Repartir os bônus e os ônus

Nos atuais momentos difíceis que atravessam os hospitais filantrópicos, quando sabidamente o poder público não valoriza e não remunera as atividades de saúde de acordo com o seu real custo, somente uma ação conjugada, inteligente e verdadeiramente parceira entre os administradores e os profissionais da medicina conseguirá manter abertos esses hospitais.

Como administrador, no momento provedor da Irmandade da Santa Casa de Misericórdia de Curitiba, reitor da PUCPR e gestor de outras instituições filantrópicas de saúde, devo lembrar aos médicos que para o exercício da boa medicina é indispensável que existam hospitais, e bons hospitais. Aliás, foi para isso que eles foram criados. Isso significa dizer que tanto os hospitais precisam dos médicos quanto os médicos precisam dos hospitais. Significa também afirmar que, como em toda parceria saudável, é preciso tanto repartir os bônus quanto os ônus.

Os médicos não se manterão bem se os hospitais onde trabalham forem mal. A Santa Casa, instituição benemérita que por mais de 150 anos atende a população carente desta cidade e deste estado, que, como qualquer um de nós tem direito à vida e à saúde, só não fechou as suas portas porque a PUCPR lhe deu as mãos para juntas lutarem. A solução definitiva desse hospital mais facilmente será encontrada quando todos, sem exceção, estivermos imbuídos dos nobres ideais que deram origem e mantiveram ativa essa instituição, berço da medicina paranaense.

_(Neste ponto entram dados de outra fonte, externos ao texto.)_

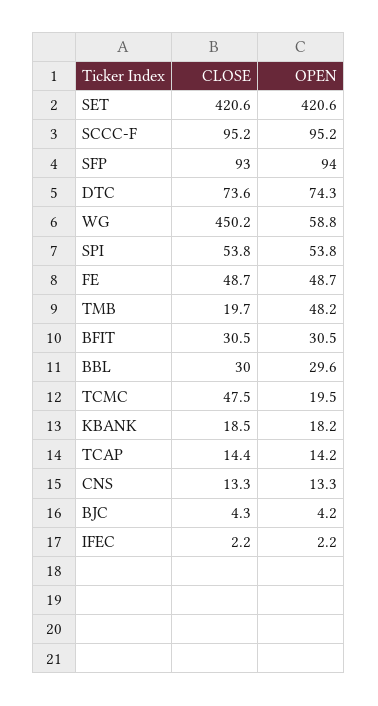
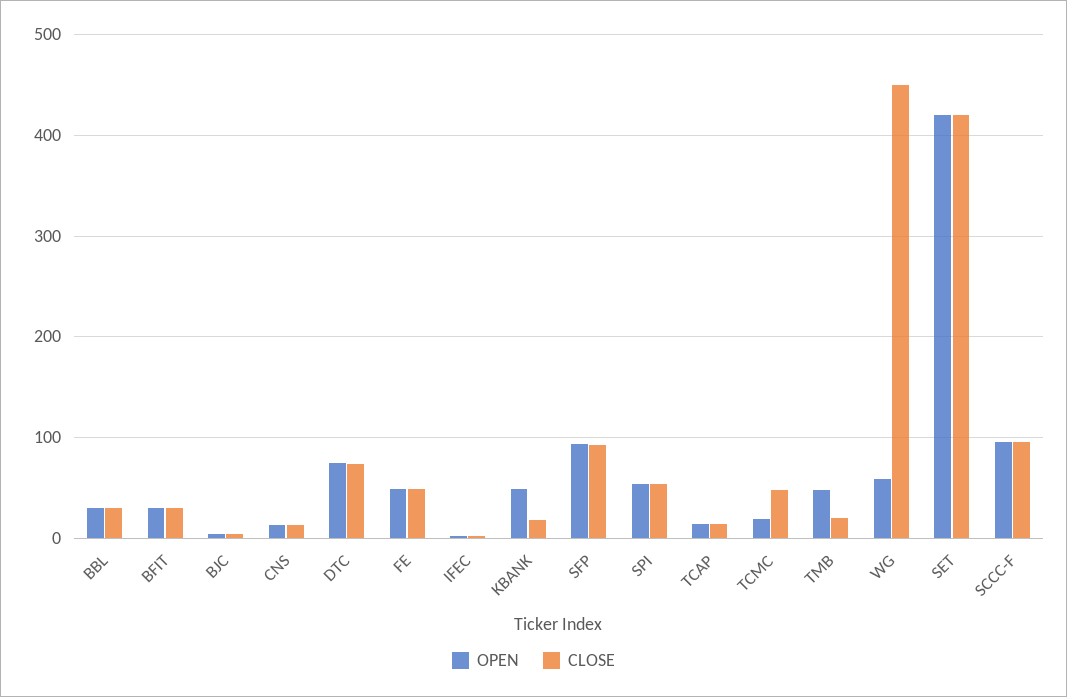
  {
    "CLOSE": {
      "SET": 420.6,
      "SCCC-F": 95.2,
      "SFP": 93,
      "DTC": 73.6,
      "WG": 450.2,
      "SPI": 53.8,
      "FE": 48.7,
      "TMB": 19.7,
      "BFIT": 30.5,
      "BBL": 30,
      "TCMC": 47.5,
      "KBANK": 18.5,
      "TCAP": 14.4,
      "CNS": 13.3,
      "BJC": 4.3,
      "IFEC": 2.2
    },
    "OPEN": {
      "SET": 420.6,
      "SCCC-F": 95.2,
      "SFP": 94,
      "DTC": 74.3,
      "WG": 58.8,
      "SPI": 53.8,
      "FE": 48.7,
      "TMB": 48.2,
      "BFIT": 30.5,
      "BBL": 29.6,
      "TCMC": 19.5,
-     "KBANK": 18.2,
+     "KBANK": 50,
      "TCAP": 14.2,
      "CNS": 13.3,
      "BJC": 4.2,
      "IFEC": 2.2
    }
  }

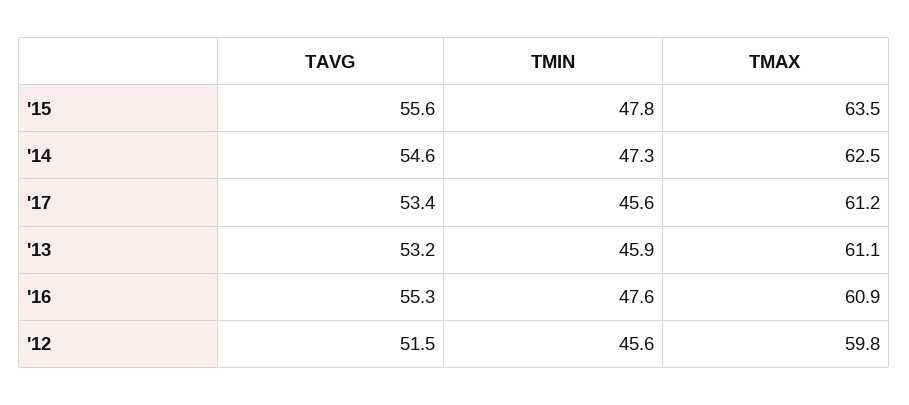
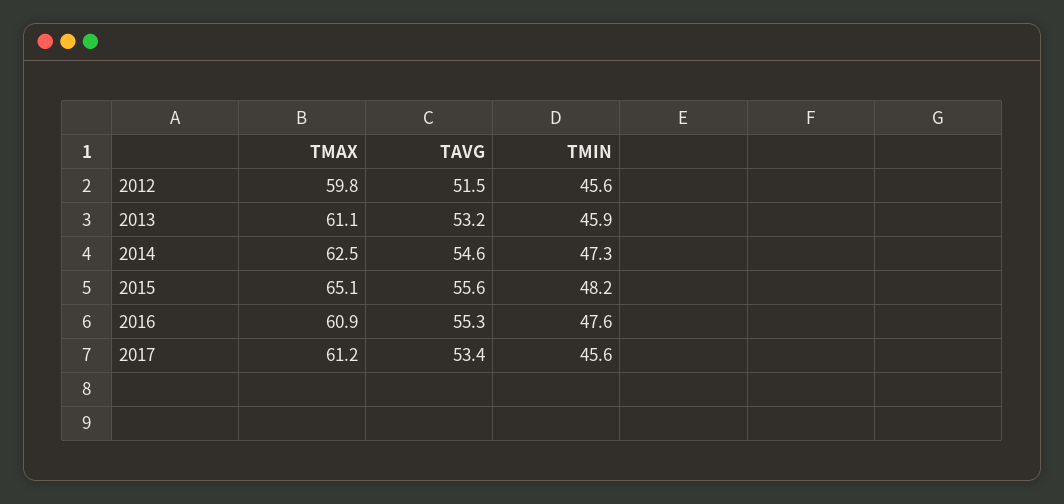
  {
    "TAVG": {
      "'15": 55.6,
      "'14": 54.6,
      "'17": 53.4,
      "'13": 53.2,
      "'16": 55.3,
      "'12": 51.5
    },
    "TMIN": {
-     "'15": 47.8,
+     "'15": 48.2,
      "'14": 47.3,
      "'17": 45.6,
      "'13": 45.9,
      "'16": 47.6,
      "'12": 45.6
    },
    "TMAX": {
-     "'15": 63.5,
+     "'15": 65.1,
      "'14": 62.5,
      "'17": 61.2,
      "'13": 61.1,
      "'16": 60.9,
      "'12": 59.8
    }
  }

Como beneficiário da medicina, quero deixar público o meu depoimento sensibilizado. Não fosse pela intervenção da medicina, pela dedicação dos médicos e enfermeiras, eu já não me encontraria vivo a lhes falar e escrever neste momento. Daí a minha gratidão perene aos profissionais da saúde que cuidaram de mim e aos hospitais onde fui tratado quando me encontrava gravemente enfermo. Eu posso, de cadeira, testemunhar o valor dessa nobre profissão e o bem que o seu correto e dedicado exercício garante às pessoas. Isso acresce ainda mais a admiração que tenho pelos profissionais da saúde e a valorização que dedico às instituições hospitalares, sobretudo às filantrópicas.

Também é oportuno refletir sobre a imagem do Bom Samaritano, que se devota caridosamente a curar as feridas de um viajante, vítima de assaltantes, que jazia à beira da estrada, por excelência o ícone do verdadeiro cristão. Servir o próximo em suas necessidades por amor a Deus é o grande mandamento do cristianismo, pois todos somos criaturas feitas à imagem e semelhança de Deus. Bem sabemos que foi por boas razões que a data escolhida para celebrar o Dia do Médico foi o dia da festa do evangelista São Lucas, 18 de outubro. Deus lhes pague pelo bem que fazem às pessoas.

Clemente Ivo Juliatto é reitor da PUCPR, provedor da Santa Casa de Curitiba e integrante da Academia Paranaense de Letras.